Dear JC,
Thank you for your valuable perspective which comes from long medical practice
and experience in India and a country other than India. My feeling and near
conviction is that Psychiatric practice in most settings is not sustainable
over a long period of time for the Psychiatrist as the Psychiatrist looks upon
himself/herself as a "SELF-CONTAINED " professional. This leads to loading from
the counter-transference from patients, till some of them reach the tip-over
point and break. Studies have reported that the healing outcome is directly
related to the personal effectiveness of the mental health professional in
his/her own personal life. A Jesuit counsellor has reported that Patients
receiving therapy from therapists(following same system of Psychiatry) have
different outcomes. Helpful outcomes for patients are shown to have a
co-relation to the "effectiveness" of the therapist in his/her personal life.

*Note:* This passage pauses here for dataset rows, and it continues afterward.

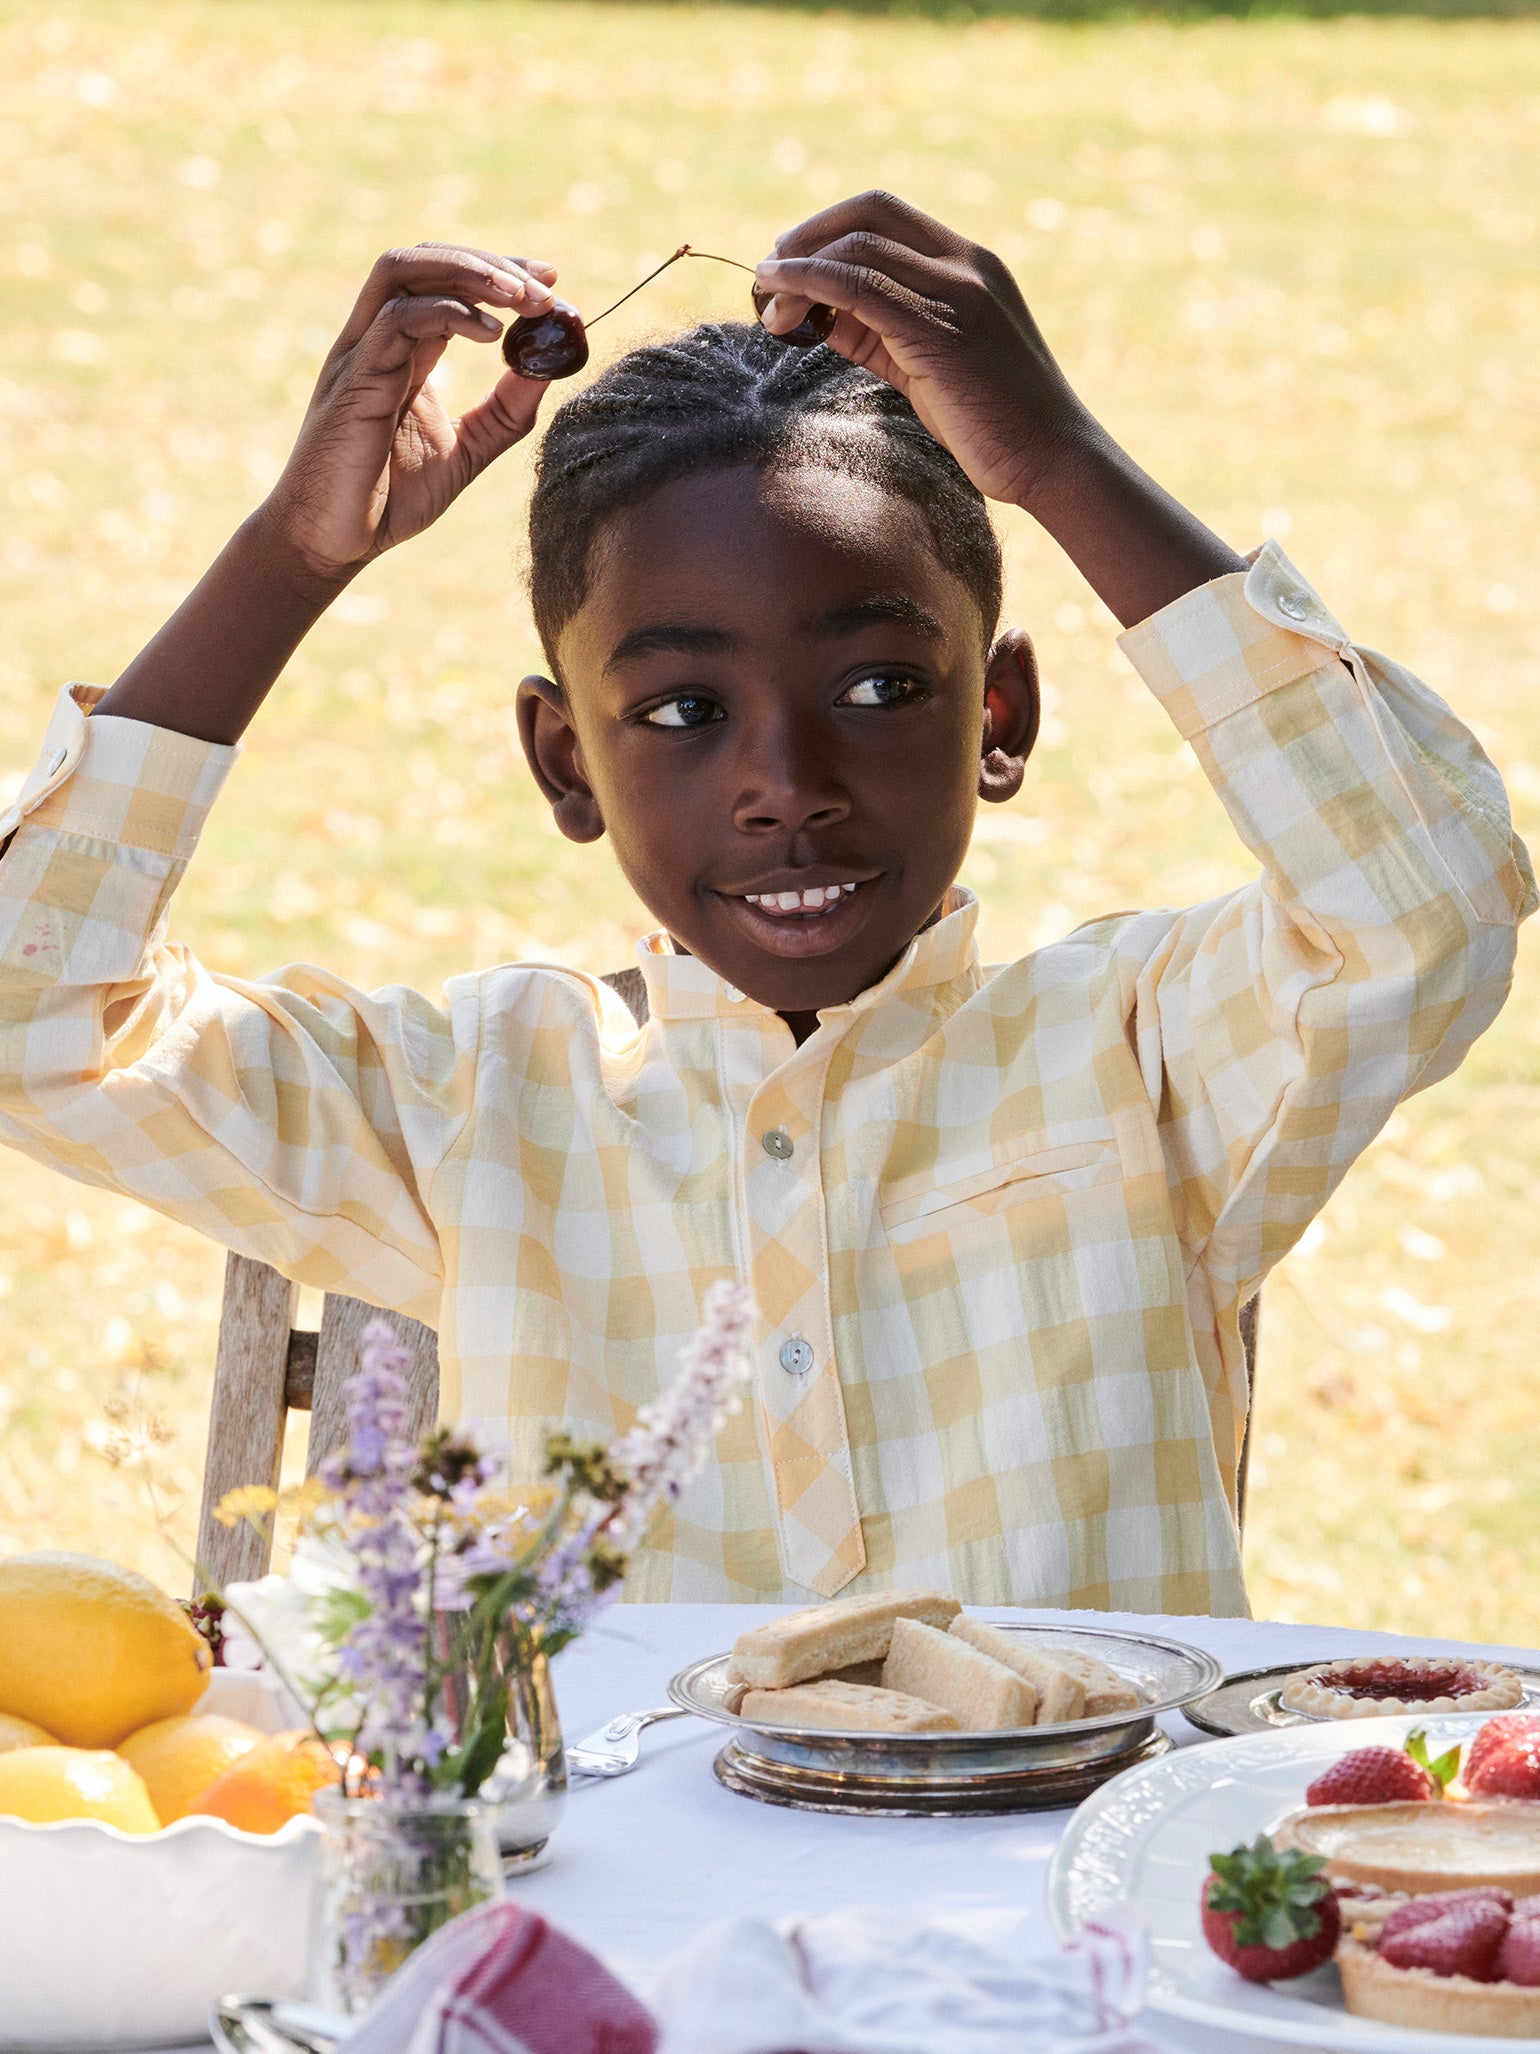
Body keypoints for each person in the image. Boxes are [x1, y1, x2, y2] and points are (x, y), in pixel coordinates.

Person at [0, 194, 1529, 1614]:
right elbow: (32, 1012)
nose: (784, 781)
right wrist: (291, 556)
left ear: (997, 716)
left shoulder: (1143, 1055)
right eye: (679, 713)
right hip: (607, 1915)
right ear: (564, 759)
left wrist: (1059, 459)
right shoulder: (474, 1105)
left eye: (880, 685)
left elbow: (1429, 903)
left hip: (1043, 1903)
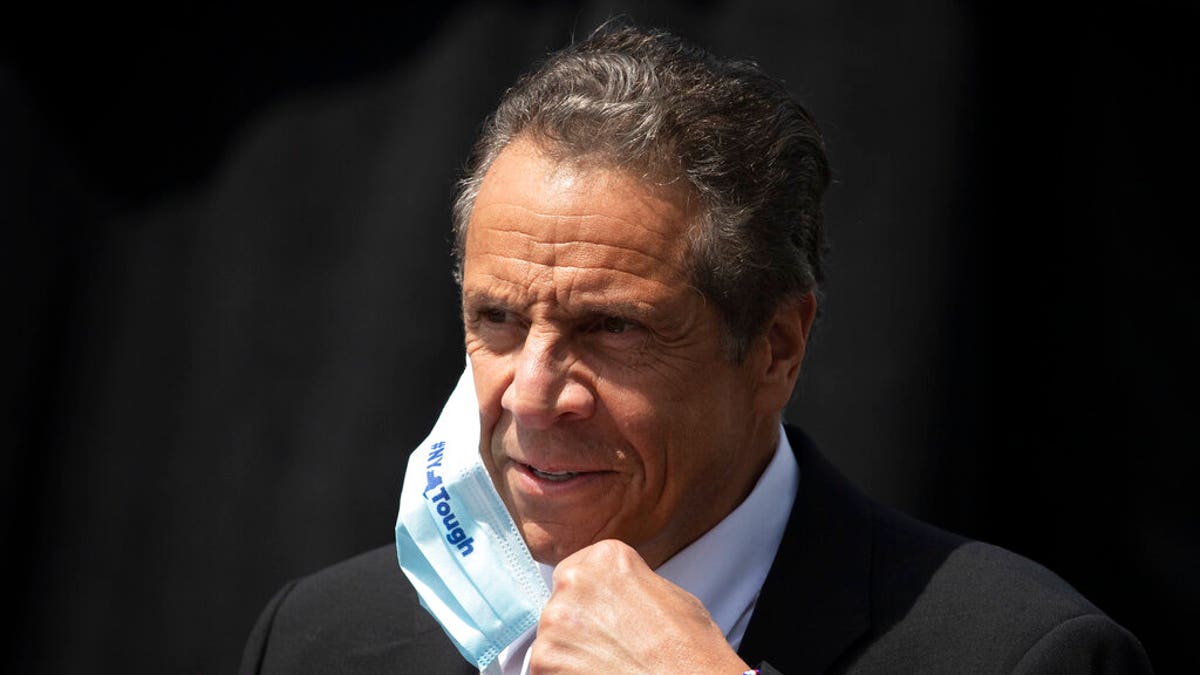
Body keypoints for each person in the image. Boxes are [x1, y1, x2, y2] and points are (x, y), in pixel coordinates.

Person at [239, 23, 1152, 674]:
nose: (530, 395)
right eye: (499, 322)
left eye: (612, 328)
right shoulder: (320, 637)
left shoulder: (1024, 652)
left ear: (777, 347)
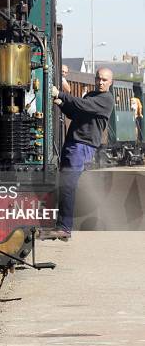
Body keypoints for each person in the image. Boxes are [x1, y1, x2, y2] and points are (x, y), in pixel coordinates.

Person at [44, 68, 114, 240]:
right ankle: (61, 226)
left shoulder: (106, 99)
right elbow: (76, 112)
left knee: (68, 185)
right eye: (98, 78)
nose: (100, 82)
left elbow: (84, 106)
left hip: (82, 145)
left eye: (104, 79)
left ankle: (64, 227)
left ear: (110, 82)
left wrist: (60, 92)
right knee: (65, 184)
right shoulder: (90, 95)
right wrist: (61, 103)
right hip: (73, 143)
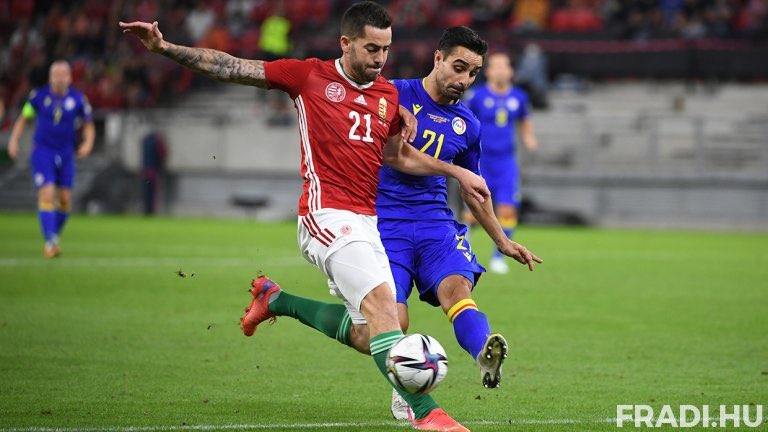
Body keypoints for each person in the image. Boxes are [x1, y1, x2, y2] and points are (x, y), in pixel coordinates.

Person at [120, 2, 502, 431]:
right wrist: (164, 47)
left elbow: (397, 157)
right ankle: (427, 414)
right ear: (346, 43)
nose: (379, 59)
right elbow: (231, 66)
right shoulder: (309, 77)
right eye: (371, 48)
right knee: (384, 310)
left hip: (368, 223)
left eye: (386, 50)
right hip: (325, 214)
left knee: (369, 333)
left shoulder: (388, 96)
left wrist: (453, 169)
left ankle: (275, 299)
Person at [377, 27, 542, 420]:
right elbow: (391, 156)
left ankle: (484, 352)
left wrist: (501, 240)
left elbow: (474, 190)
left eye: (473, 72)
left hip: (436, 223)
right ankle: (404, 388)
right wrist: (455, 171)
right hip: (385, 222)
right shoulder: (394, 94)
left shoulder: (468, 124)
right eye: (458, 67)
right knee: (393, 316)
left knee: (457, 288)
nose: (465, 80)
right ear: (437, 58)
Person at [7, 60, 95, 257]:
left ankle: (53, 235)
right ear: (50, 77)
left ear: (70, 77)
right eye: (56, 74)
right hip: (43, 152)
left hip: (66, 153)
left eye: (64, 74)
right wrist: (14, 140)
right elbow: (24, 118)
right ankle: (50, 242)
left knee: (64, 200)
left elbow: (89, 124)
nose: (60, 77)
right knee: (47, 194)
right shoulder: (38, 97)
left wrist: (88, 143)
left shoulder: (79, 99)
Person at [463, 52, 539, 274]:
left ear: (511, 71)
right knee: (473, 213)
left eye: (504, 66)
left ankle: (498, 257)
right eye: (496, 66)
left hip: (506, 163)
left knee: (508, 209)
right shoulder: (476, 96)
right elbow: (465, 121)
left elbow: (525, 121)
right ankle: (462, 252)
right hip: (481, 161)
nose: (500, 70)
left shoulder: (520, 97)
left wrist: (529, 137)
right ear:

He therefore says that " an effective
counsellor is one who personalises his own personal deficiency, converts this
deficiency into a goal and takes steps to reach the goal." Furthermore " the
effective counsellor constantly recycles his goals and keeps alive the process
of learning"
When psychiatrists arrogate to themself, whether knowingly or unknowingly, a
power to always help patients, then the first step to destruction is mounted.
Albeit in another branch of Science like thermodymamics it is a truism "THAT A
SELF- CONTAINED SYSTEM ALWAYS COLLAPSES" a similar belief is yet to take firmly
root in Psychiatry. This is where the acceptance of SPIRITUALITY in Psychiatry
by the Harvard Medical School is relevant. Quite similarly belief in an
interacting ,inter-dependent, Cosmos, and a belief in Divine Justice and
Mercy , as well as an Afterlife is the spirituality required to dissipate the
inherent stress of the psychiatric profession. Resort to an Annual confession,
preferably to a Catholic Priest, irrespective of conviction, (because a
Catholic Priest is bound by an oath of secrecy ,quite unlike a psychiatrist
who may report the condition as a " case" after covering identfying details)
could be a useful adjunct, till society
under law legalises and sets up INDIVIDUALS who are authorised to hear
Psychiatrists , and not report the details under pain of life imprisonmrnt,even
if it involves a conflict, whether immediate,expedient or long-term, between
the common good and individuals.The need to be heard and forgiven, and the
process of being heard and forgiven leads to catharsis and wholeness. It
releases the human potential for continued growth.
Warm regards,
Gerry.
P.S. I forgot to assert that the difference between a Psychiatrist and a
Catholic Priest (in the Sacrament of Reconciliation) is that of DEGREE and not
of TYPE. Both discharge similar functions in a world where the human faculty to
listen non-judgementally with unconditional positive regard having its roots in
respect for the human person is fast disappearing.